Кульдари подскочил, взвился над стулом, как пробка от шампанского. И тут же опустился на прежнее место.
— Товарищ Эдгар… — Звуки вырывались из него с шипением, в лицо Едиге летели мелкие брызги слюны. — Товарищ Эдгар… Не знаю, простите, вашей фамилии… — Кульдари отстегнул верхнюю пуговицу на рубашке, ослабил ворот, как бы освобождая шею от тугих тисков, и горделиво вскинул голову. — Я вас раскусил, товарищ Эдгар! Ваши утверждения говорят о тайной зависти, которую вы испытываете… Да, именно — зависти!

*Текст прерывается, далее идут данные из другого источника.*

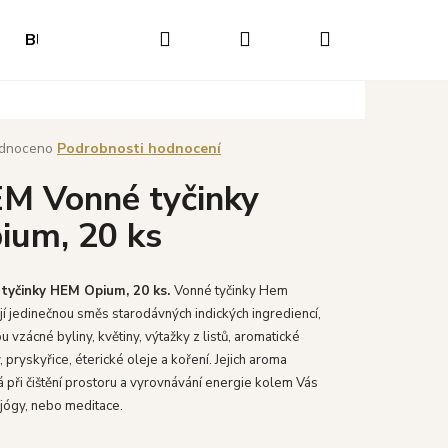
Hledat
Přihlášení
Nákupní
Blog
Hodnocení obchodu
Napište nám
O
košík
né
dnoceno
Podrobnosti hodnocení
ení
M Vonné tyčinky
tu
ium, 20 ks
ek.
tyčinky HEM Opium, 20 ks.
V
onné tyčinky Hem
í jedinečnou směs starodávných indických ingrediencí,
ou vzácné byliny, květiny, výtažky z listů, aromatické
y, pryskyřice, éterické oleje a koření.
Jejich aroma
při čištění prostoru a vyrovnávání energie kolem Vás
Následující
jógy, nebo meditace.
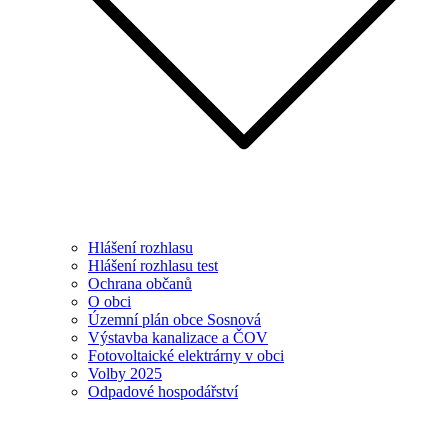
Hlášení rozhlasu
Hlášení rozhlasu test
Ochrana občanů
O obci
Územní plán obce Sosnová
Výstavba kanalizace a ČOV
Fotovoltaické elektrárny v obci
Volby 2025
Odpadové hospodářství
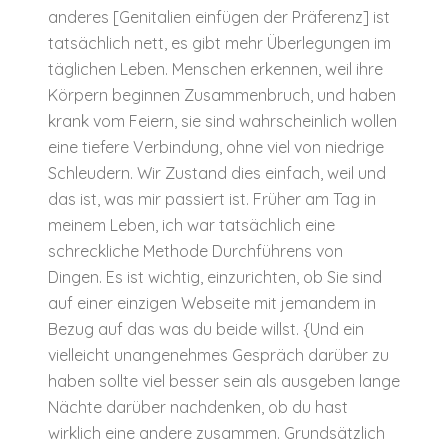
anderes [Genitalien einfügen der Präferenz] ist
tatsächlich nett, es gibt mehr Überlegungen im
täglichen Leben. Menschen erkennen, weil ihre
Körpern beginnen Zusammenbruch, und haben
krank vom Feiern, sie sind wahrscheinlich wollen
eine tiefere Verbindung, ohne viel von niedrige
Schleudern. Wir Zustand dies einfach, weil und
das ist, was mir passiert ist. Früher am Tag in
meinem Leben, ich war tatsächlich eine
schreckliche Methode Durchführens von
Dingen. Es ist wichtig, einzurichten, ob Sie sind
auf einer einzigen Webseite mit jemandem in
Bezug auf das was du beide willst. {Und ein
vielleicht unangenehmes Gespräch darüber zu
haben sollte viel besser sein als ausgeben lange
Nächte darüber nachdenken, ob du hast
wirklich eine andere zusammen. Grundsätzlich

Вы не смеете оскорблять мою литературную честь!
— Что вам за дело до литературы? — усмехнулся Едиге. — Почему вам не лежится дома, на теплой печке, в кругу детей и внуков?..
— Все ясно! — Кульдари дышал тяжело, с хрипом. — Эти слова до конца разоблачают ваш облик… Чуждый, гнилой облик… Но вы не имеете права!.. Никакого права — требовать, чтобы я отступился от литературы!
— Ничего я не требую, — сказал Едиге. — Я просто говорю, что думаю.
— Вы не слышали моих стихов!
— Не слышал, но догадываюсь. И промолчал бы, если бы не желал вам добра.
— Вы?.. Добра?.. Мне?.. — Однако Кульдари слегка приутих. — Я прочту пролог из пятой книги «Хамсы». Если не возражаете…
— Не возражаю.
Кульдари, пасмурный, как грозовая туча, поднялся со стула, мрачно откашлялся, прочищая горло. Затем, устремив куда-то в пространство глаза с выцветшими, белесыми зрачками, вскинул над головой тощий кулак:
Наше время, летящее вперед,
Прямо к Марсу мчащее вперед!
Мы, Луну оставив позади,
К Солнцу направляем свой полет!..
Он не то сбился, забыл продолжение, не то ему хотелось увидеть, какое действие оказали на Едиге первые строчки, но Кульдари выжидающе смолк, повернувшись к своему слушателю.
— Это не стихи, — сказал Едиге.
Ему казалось, Кульдари набросится на него чуть не с кулаками. Пожалуй, тогда ему было бы легче… Но старик не вымолвил ни слова. Он только вдруг согнулся, как если бы в поясницу ему вонзилась пуля, и рухнул на стул.
— Почему?.. — Он выговорил это слово после продолжительного молчания. Голос его едва звучал, губы почти не шевелились.
— Тут и малому ребенку понятно — почему.
— Нет, вы мне докажите, докажите… — Кульдари внезапно оправился, оживился. — Нельзя же так, без всяких доказательств…
Едиге пожал плечами.
— Что ж, если хотите…
Он произнес короткую лекцию — о современной поэзии, строении стиха, о великих традициях и слепом эпигонстве, о правде жизни и мертвой риторике… Он стремился к простоте и ясности, но местами запинался, ощущая нечто похожее на неловкость, даже стыд — за свои знания, свою университетскую образованность, свою полную сил и надежд молодость — за все, чем владел он сам и чего никогда уже не будет иметь этот старик — честолюбивый, бездарный и несчастный… Он чувствовал себя так, будто в чем-то виноват перед ним…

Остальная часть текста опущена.